Growing a business isn’t quite as easy as serving a few extra customers. Revenue always seems to find a way to go towards working capital, leaving no extra funding for expansion. Sometimes the best way to ensure business growth is to bring on a little debt and get a quick rush of cash that can go exclusively towards upsizing your company. While long-term debt is usually bad for business, the right loan with the right terms can put your company in a position to increase earnings and repay the borrowed money without trouble.
There’s an abundance of lending options that entrepreneurs have to choose from. The Small Business Administration alone coordinates billions of dollars in funds lent to small companies looking to grow. While many business owners opt for equity lending in hopes of avoiding debt all together, taking on a loan allows you to continue operating as the sole decision maker. You’ll be responsible for reimbursing the lender but also in full control of the company and the profits.

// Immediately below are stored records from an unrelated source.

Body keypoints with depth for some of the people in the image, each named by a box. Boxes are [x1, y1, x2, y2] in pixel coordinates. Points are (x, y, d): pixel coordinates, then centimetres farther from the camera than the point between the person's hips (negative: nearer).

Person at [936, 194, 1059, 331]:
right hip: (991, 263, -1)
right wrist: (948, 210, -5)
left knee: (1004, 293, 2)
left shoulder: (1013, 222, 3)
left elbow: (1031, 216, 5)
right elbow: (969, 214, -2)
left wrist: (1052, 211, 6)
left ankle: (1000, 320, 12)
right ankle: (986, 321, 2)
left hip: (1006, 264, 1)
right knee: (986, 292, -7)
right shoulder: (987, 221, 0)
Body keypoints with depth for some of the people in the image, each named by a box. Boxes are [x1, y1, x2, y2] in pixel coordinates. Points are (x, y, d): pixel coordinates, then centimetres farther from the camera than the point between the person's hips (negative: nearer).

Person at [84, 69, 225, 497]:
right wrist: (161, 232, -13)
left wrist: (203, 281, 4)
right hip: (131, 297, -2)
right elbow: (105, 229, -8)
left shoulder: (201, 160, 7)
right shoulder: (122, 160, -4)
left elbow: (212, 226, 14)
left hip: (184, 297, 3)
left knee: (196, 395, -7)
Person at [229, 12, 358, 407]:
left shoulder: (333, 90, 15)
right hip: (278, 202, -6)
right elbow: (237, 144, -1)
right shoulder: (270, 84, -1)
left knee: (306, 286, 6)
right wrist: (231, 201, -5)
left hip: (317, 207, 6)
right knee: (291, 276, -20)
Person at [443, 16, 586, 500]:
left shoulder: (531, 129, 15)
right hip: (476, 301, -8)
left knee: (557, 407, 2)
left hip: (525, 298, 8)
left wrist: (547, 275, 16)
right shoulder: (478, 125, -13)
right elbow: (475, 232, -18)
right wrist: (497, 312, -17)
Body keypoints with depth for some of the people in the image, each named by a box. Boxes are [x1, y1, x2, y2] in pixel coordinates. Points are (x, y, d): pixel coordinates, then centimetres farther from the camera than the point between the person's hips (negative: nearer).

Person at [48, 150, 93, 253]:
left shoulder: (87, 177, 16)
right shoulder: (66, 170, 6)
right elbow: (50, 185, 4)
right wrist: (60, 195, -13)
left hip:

The most important thing to consider with debt financing is the timetable for your business growth. If the expansion will happen over the course of years, you’ll need to make sure the loan doesn’t require unmanageable monthly payments. The terms will depend on how much money you’re borrowing, who you’re borrowing from and what the money will be used for. Many small business lenders work within specific industries and can offer good rates to the right company. Having a solid proposal can be the difference between getting a quality loan and not getting approved at all, so make sure you’re ready to pitch before asking for a bunch of money.

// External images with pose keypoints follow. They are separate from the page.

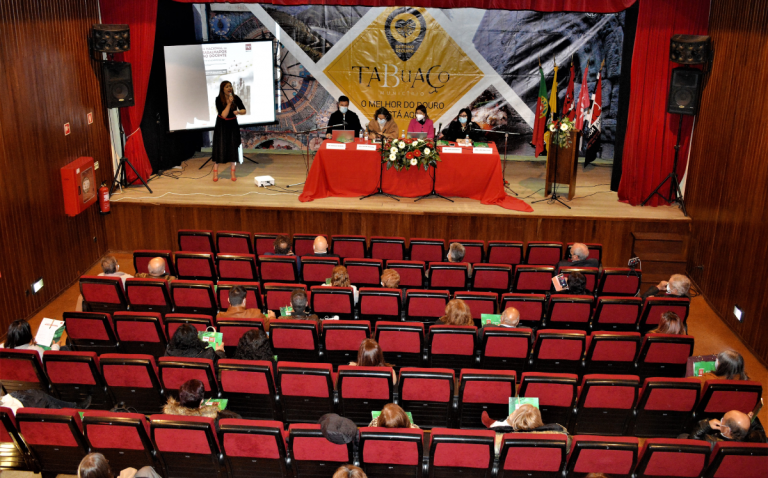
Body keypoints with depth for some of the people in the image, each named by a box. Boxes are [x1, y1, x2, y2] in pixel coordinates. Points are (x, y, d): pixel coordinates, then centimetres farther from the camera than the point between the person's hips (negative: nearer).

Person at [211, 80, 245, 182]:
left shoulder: (236, 98, -10)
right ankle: (215, 172, 7)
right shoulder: (218, 99, -16)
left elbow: (244, 111, -3)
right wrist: (229, 103, -31)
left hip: (233, 124, 2)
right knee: (219, 147, -3)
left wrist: (238, 111, -25)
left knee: (234, 147, 1)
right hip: (221, 125, -2)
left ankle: (232, 172, 14)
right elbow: (223, 115, -23)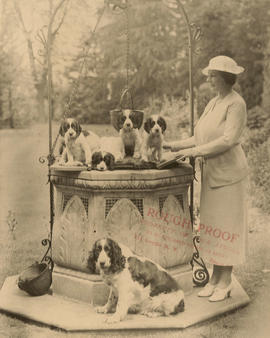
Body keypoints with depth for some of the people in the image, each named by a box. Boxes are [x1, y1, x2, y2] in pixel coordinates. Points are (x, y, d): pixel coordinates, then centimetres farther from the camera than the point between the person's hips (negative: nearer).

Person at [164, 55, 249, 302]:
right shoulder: (213, 103, 14)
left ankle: (225, 282, 6)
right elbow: (201, 138, 17)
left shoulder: (236, 104, -11)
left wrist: (195, 151, -22)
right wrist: (175, 146, 8)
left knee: (226, 224, -2)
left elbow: (228, 140, -20)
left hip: (228, 173, -8)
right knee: (212, 224, 9)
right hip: (211, 173, 8)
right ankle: (215, 277, 18)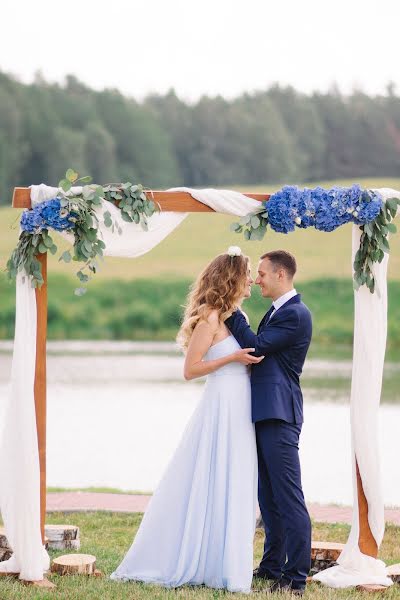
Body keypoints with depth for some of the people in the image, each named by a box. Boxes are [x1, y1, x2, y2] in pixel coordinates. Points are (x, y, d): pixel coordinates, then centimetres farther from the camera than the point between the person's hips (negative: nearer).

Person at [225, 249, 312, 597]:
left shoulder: (296, 314, -12)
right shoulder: (278, 312, 19)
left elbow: (256, 346, -16)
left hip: (279, 415, -10)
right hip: (265, 412, 10)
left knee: (288, 497, -9)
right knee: (268, 496, 15)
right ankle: (272, 567, 24)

Some business owners assume they won’t be able to access debt financing because of bad credit or any number of other things that lenders might take issue with. Fortunately, small business loans can be more forgiving than standard lending practices. If your plan for funding business growth seems sound, the lender can look towards future earnings as a possible guarantee and feel more confident extending the capital. In some ways, the expected growth can be leveraged to get the money needed to create said growth.
If you’re going to finance your business through some sort of lending practice, debt financing is an option worth considering. The increased revenue from your company’s expansion can make paying back a loan an easy endeavor, and after that you might never go in to debt again.